Antes da Copa, uma das seleções convidadas mostrou-se temerosa de que a arena do Corinthians pudesse desabar, tal a quantidade de notícias terroristas divulgadas.

Essa intensa campanha negativa produziu o esperado efeito inverso: uma agradável surpresa da mídia internacional com a boa organização do torneio, com a qualidade dos estádios, com o aparato de segurança - nada de excepcional, mas um feito perto dos anúncios da mídia, de ataques terroristas do PCC e dos Black Blocs.

Mais importante que tudo, foi a exposição mundial do modo de ser brasileiro, a hospitalidade, a afetividade exuberante. E os momentos de intensa emoção em alguns jogos que entraram para a história - como o da Holanda e Espanha. São esses momentos de emoção que alimentam o turismo nos anos seguintes.

São os chamados ganhos intangíveis, de fixação da alma brasileira no mundo."

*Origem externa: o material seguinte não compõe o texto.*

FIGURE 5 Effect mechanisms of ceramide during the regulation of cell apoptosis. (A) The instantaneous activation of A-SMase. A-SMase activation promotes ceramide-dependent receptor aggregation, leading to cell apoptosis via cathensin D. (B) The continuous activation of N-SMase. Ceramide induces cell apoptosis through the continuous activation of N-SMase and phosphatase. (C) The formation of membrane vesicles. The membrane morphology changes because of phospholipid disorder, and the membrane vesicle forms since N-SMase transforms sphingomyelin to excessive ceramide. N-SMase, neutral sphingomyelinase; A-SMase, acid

(Luis Nassif, jornalista, em post intitulado "A Seleção não é mais a pátria de chuteiras" - aqui.
De fato, o resultado da Copa do Mundo nas quatro linhas do gramado nada tem a ver com as eleições presidenciais. Mas o resultado da Copa em termos de organização, de 'clima', apresenta enorme importância para a imagem do Brasil, com repercussões em todos os quadrantes - com reflexos, sim, nas eleições presidenciais. Lembro-me perfeitamente de artigo assinado por Marina Silva, publicado há algum tempo no jornal Folha de São Paulo, no qual referida candidata expressava o entusiástico desejo de que durante a Copa do Mundo o Brasil voltasse a ser tomado por manifestações populares tão ou mais incisivas do que as verificadas em junho de 2013. Corrijo-me: Marina não se limitava a expressar o desejo, mas se dizia convicta de que isso iria acontecer. O sonho era singelo: ver o Brasil em chamas, conflagrado, a Copa comprometida, o Estado Democrático de Direito vilipendiado. 
Felizmente, a 'encomenda' pleiteada por dona Marina Silva não foi entregue).